**JOB ITEM A**
Answer these from the Duplicati forum excerpt below:
(i) What names do the older Duplicati files in the local database folder have?
(ii) Which button does stop the current process?
(iii) For a "Direct restore from backup files," where is the workaround option changed?
**JOB ITEM B**
Write the next part of the Duplicati forum excerpt below, picking up after its last sentence.

**EXCERPT PROVIDED**
=======
I noticed several Duplicati files in its local database folder that are two days old. These are named “Backup” or “Sicherung” (German word), while the current database uses a random characters name. Since I hit “Delete” database a lot during tests and at one point deleted all backup jobs and uninstalled Duplicati, I wonder why these are still present?
The “Cancel” button does not seem to do anything when I try to cancel a restore. The “X” button to stop the current process does work, though.

TimurBorn · October 7, 2019, 9:03am

There are no “Advanced” Restore options. Consequently there is no direct way to tell Duplicati to use “no-local-blocks” for a specific restore operation.

For an existing backup configuration the workaround is to change the corresponding option in the backup job before doing a restore.

For a “Direct restore from backup files” the workaround is to change the “Default options” via “Settings”.

Unsurprisingly I would prefer to get direct access from the Restore dialog to such advanced options.
=======
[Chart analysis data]
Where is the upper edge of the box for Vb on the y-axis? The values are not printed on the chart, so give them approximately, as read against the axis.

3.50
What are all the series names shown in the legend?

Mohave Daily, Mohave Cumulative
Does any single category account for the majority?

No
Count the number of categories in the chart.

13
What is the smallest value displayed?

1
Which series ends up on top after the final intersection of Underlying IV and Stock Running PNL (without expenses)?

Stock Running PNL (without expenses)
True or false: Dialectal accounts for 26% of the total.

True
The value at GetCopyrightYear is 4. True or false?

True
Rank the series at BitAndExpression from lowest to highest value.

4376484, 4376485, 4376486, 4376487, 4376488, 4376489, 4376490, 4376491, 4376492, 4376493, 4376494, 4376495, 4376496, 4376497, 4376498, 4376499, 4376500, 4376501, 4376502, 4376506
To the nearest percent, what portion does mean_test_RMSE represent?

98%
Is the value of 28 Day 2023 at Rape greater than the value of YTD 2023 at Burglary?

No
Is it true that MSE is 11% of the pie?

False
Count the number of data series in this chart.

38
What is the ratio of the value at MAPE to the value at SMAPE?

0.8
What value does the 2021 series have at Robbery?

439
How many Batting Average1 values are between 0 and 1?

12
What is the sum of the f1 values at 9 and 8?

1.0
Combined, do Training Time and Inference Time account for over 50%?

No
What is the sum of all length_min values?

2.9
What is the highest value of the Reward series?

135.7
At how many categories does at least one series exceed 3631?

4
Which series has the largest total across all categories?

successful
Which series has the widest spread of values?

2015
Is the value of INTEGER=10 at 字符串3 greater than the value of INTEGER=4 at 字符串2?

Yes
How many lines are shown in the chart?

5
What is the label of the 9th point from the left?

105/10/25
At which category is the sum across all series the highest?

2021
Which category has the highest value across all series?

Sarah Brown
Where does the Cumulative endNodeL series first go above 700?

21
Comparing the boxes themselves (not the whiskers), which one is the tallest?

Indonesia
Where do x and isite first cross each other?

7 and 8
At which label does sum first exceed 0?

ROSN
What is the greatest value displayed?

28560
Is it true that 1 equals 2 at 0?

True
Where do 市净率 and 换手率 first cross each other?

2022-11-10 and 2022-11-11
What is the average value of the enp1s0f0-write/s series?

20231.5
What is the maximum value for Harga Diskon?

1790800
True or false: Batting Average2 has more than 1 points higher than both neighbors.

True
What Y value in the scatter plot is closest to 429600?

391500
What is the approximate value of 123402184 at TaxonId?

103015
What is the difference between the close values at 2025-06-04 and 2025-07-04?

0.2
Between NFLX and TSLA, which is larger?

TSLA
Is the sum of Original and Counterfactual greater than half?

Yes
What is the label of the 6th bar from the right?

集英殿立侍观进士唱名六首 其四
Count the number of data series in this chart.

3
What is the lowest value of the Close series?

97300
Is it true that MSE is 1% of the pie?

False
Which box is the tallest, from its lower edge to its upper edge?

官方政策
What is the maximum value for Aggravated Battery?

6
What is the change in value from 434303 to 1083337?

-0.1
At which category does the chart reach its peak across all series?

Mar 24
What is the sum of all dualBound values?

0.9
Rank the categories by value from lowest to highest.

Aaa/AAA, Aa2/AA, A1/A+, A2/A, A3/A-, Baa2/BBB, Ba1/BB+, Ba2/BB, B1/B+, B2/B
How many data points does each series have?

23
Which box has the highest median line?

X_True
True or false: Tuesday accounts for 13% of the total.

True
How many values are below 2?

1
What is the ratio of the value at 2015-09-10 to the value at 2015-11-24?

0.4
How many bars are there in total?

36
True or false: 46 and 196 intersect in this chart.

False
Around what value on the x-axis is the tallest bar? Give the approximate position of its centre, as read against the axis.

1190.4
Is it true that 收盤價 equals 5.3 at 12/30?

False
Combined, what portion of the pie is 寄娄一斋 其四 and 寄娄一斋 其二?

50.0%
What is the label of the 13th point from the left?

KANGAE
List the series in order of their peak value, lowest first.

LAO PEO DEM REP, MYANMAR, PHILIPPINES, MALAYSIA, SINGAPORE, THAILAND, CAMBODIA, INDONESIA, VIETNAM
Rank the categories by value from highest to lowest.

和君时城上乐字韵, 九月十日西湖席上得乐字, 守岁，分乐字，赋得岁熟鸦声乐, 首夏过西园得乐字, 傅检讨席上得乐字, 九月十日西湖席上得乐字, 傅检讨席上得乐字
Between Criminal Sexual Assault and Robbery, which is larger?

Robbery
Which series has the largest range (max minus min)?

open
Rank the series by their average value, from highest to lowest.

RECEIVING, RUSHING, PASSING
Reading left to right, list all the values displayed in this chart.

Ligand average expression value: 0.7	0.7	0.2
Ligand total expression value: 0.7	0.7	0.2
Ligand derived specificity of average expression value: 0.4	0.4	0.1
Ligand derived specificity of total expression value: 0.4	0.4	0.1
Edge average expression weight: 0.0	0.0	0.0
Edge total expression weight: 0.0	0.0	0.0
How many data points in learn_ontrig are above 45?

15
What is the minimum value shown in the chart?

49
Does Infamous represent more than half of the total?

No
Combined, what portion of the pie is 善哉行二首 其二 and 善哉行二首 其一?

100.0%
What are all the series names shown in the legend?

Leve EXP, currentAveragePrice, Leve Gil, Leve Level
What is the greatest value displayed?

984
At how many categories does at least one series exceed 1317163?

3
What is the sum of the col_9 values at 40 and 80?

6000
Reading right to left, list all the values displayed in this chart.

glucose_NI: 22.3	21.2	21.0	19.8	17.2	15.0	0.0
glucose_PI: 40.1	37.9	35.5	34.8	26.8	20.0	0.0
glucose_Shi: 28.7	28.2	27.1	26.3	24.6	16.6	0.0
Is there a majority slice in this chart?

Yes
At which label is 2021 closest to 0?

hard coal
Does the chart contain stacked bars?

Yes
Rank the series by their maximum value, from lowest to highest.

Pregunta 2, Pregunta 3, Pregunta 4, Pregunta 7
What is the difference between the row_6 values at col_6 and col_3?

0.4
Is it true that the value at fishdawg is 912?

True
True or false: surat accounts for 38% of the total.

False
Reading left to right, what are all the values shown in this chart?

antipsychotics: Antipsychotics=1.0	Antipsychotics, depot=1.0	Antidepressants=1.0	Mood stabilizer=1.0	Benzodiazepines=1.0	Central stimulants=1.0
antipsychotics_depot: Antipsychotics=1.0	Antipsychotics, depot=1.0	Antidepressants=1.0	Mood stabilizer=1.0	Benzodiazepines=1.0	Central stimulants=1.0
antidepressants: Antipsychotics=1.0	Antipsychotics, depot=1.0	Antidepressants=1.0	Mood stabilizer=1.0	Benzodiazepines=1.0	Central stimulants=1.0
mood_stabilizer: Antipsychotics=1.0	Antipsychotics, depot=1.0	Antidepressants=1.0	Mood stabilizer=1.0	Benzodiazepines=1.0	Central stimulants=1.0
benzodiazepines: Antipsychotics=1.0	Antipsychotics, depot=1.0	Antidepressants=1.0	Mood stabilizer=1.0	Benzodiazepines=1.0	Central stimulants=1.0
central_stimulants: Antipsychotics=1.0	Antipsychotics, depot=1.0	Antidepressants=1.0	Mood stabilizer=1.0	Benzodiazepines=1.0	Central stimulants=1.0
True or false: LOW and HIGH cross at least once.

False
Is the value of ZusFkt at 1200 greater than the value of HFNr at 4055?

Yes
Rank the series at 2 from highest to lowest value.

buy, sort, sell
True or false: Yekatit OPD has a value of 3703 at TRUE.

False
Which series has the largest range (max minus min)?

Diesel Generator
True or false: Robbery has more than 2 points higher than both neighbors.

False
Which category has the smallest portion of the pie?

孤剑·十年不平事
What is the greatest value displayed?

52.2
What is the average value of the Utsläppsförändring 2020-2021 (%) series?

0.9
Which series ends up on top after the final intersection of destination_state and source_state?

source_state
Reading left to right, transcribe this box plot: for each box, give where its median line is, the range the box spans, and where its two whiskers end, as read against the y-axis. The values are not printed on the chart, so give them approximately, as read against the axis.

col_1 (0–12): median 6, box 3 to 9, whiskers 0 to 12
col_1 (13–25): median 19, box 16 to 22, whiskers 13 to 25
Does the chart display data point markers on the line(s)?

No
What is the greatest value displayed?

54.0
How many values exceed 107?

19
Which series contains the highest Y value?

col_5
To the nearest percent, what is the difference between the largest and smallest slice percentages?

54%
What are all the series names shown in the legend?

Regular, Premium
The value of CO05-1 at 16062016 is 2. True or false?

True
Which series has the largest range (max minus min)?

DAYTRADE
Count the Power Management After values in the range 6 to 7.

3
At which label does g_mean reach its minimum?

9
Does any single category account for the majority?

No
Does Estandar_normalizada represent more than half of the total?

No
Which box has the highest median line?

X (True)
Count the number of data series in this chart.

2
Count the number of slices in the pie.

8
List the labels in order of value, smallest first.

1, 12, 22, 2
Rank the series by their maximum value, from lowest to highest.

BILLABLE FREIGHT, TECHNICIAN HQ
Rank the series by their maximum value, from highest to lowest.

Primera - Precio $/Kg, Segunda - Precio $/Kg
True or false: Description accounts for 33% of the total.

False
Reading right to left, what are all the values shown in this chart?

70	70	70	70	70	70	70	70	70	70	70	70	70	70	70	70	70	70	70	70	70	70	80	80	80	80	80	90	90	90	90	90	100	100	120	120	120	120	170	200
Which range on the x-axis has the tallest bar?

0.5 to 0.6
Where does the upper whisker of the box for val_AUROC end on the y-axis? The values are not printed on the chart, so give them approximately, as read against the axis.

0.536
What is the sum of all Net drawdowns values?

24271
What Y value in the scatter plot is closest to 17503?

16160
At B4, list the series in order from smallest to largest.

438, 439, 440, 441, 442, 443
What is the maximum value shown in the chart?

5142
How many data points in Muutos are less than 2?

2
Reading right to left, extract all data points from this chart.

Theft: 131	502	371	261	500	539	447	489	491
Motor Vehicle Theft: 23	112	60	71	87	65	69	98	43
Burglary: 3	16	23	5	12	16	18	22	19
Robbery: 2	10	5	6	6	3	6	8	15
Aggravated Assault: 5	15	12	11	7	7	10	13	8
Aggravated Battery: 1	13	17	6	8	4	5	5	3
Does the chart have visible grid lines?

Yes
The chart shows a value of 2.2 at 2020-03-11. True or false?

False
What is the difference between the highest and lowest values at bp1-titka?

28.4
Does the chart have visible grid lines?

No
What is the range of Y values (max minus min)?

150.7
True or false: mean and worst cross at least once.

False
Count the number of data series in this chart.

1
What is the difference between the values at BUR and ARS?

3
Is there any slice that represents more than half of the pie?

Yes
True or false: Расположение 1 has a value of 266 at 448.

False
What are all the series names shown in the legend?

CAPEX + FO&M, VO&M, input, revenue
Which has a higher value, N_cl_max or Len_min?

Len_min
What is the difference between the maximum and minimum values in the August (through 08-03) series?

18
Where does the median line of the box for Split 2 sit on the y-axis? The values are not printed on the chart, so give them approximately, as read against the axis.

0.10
=======
**TASK RESPONSE A**
(i) They are named "Backup" or "Sicherung."
(ii) The "X" button.
(iii) In the "Default options" via "Settings."

**TASK RESPONSE B**
TimurBorn · October 7, 2019, 9:06am

There does not seem to be a way to manually delete old backup versions, even less so specific backup versions?

A workaround for the former is to change the configuration retention plan and then manually starting a backup.

I did not find a workaround for the latter, though. Being able to manually delete specific versions has merit when one or more specific versions grew unnecessary large. It sometimes happens that you accidentally drop files on the source that are not meant to be there, when they are deleted there should be a way to get them out of the backups, too (especially for space/size reasons).

TimurBorn · October 7, 2019, 9:10am

D2 does not properly clean up after a Restore. I see 7 temporary files (300 mb total) being left in my temp folder after various restore tests. These may be temporary database files that were created when I restored directly from the backup files (instead of a present configuration).

drwtsn32 · October 7, 2019, 12:49pm

Wow you have provided a LOT of feedback. I wanted to respond to a few things that I can comment on pretty quickly.

Compressing files manually with 7-Zip isn’t directly comparable to backing up with Duplicati. 7-Zip is just doing raw compression. Duplicati is breaking blocks into chunks, hashing, checking the hash against known blocks, packaging blocks into volumes, etc.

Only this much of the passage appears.